The idea that violence will have to be used to end capitalism is widely held amongst those who consider themselves “revolutionary socialists”. In their ignorance these people frequently imagine that Marx completely ruled out the peaceful establishment of Socialism and that the distinction between reform and revolution is between those who think capitalism can be abolished peacefully and those who say it must be overthrown by violence. In fact this goes back to Lenin not Marx.
In his State and Revolution written just before the Bolshevik coup d’Etat in 1917, Lenin countered Marx’s argument about the possibility of establishing Socialism peacefully by saying that this may have been so in the liberal era in 1870 but that since that time all States, even Britain, America and Holland, had become militarist and “imperialist”; which according to Lenin meant that the working class could come to control them only by violence.
This argument is not valid. As we have indicated the political changes since 1870 have been in the opposite direction: in favour of using “the force of the law” rather than the “law of force” but this has not stopped many people discontented with aspects of capitalism from imbibing Lenin’s views as “Marxism”.
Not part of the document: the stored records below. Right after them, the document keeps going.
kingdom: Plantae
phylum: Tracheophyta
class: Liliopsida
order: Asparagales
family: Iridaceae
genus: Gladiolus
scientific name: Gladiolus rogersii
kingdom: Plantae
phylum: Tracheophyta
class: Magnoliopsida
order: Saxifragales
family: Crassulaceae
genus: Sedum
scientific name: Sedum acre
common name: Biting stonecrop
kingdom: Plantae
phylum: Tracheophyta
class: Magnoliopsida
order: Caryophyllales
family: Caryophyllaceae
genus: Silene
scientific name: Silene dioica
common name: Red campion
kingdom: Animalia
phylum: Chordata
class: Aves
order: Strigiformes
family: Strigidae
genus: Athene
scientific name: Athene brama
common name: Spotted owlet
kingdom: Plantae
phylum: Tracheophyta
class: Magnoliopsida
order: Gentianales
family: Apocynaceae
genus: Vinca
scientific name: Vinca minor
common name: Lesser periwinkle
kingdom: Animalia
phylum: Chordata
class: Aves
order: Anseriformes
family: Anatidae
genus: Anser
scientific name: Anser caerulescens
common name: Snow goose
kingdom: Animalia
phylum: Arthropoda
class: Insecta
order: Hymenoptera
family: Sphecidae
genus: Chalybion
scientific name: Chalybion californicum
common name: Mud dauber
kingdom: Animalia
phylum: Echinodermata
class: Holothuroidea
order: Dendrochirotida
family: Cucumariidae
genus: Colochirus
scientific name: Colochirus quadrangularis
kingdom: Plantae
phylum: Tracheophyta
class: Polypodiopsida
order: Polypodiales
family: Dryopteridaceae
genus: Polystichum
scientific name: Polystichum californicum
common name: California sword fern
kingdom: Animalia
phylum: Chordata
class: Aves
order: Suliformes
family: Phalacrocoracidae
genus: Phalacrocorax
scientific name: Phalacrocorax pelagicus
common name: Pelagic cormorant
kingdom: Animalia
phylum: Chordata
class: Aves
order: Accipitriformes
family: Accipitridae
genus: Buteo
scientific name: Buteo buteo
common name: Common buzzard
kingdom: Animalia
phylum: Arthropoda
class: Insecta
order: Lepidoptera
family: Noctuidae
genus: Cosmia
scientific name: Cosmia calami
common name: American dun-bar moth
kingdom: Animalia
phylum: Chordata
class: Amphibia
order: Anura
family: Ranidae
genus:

Most of those who argue from their armchairs in favour of the violent overthrow of capitalism wouldn’t know one end of a rifle from the other let alone how to make a bomb or drive a tank, but what their arguments do is to create an intellectual climate in which the use of violence against the capitalist class and the State is seen as legitimate. So it is not surprising that from time to time a tiny handful of people from Leninist and anarchist circles actually try to use violence against individual capitalists and statesmen. Examples are the Angry Brigade in Britain a few years ago and today the Baader-Meinhof gang in Germany and the Red Brigades in Italy.
Individual acts of violence are quite futile as far as advancing the socialist cause is concerned (even if this was the aim of those who practise it, which of course it isn’t). Such “propaganda by the deed”, as the anarchists of the turn of the century used to call it, does not make recruits for Socialism. All it does is to make life more difficult for ordinary workers. In this sense such acts are anti-working class. There are enough problems for wage and salary earners under capitalism without having to impose on them police searches and the fear of being blown up every time they take a train or go for a drink.
We are fully aware that the State is a machine for exercising violence and on a far greater scale than that of any terrorist gang. This is why, when there is a conflict between the State and some terrorist gang, we do not take the side of the State. We are opposed both to the institutionalised violence which is the State as well as to the freelance violence of terrorists. The way to abolish the State is not to take pot shots as it but to organise consciously to win control of it by using the means to hand, — the ballot box. This done, the State along with all the other institutions of class society can be abolished and violence banished for ever from social relations.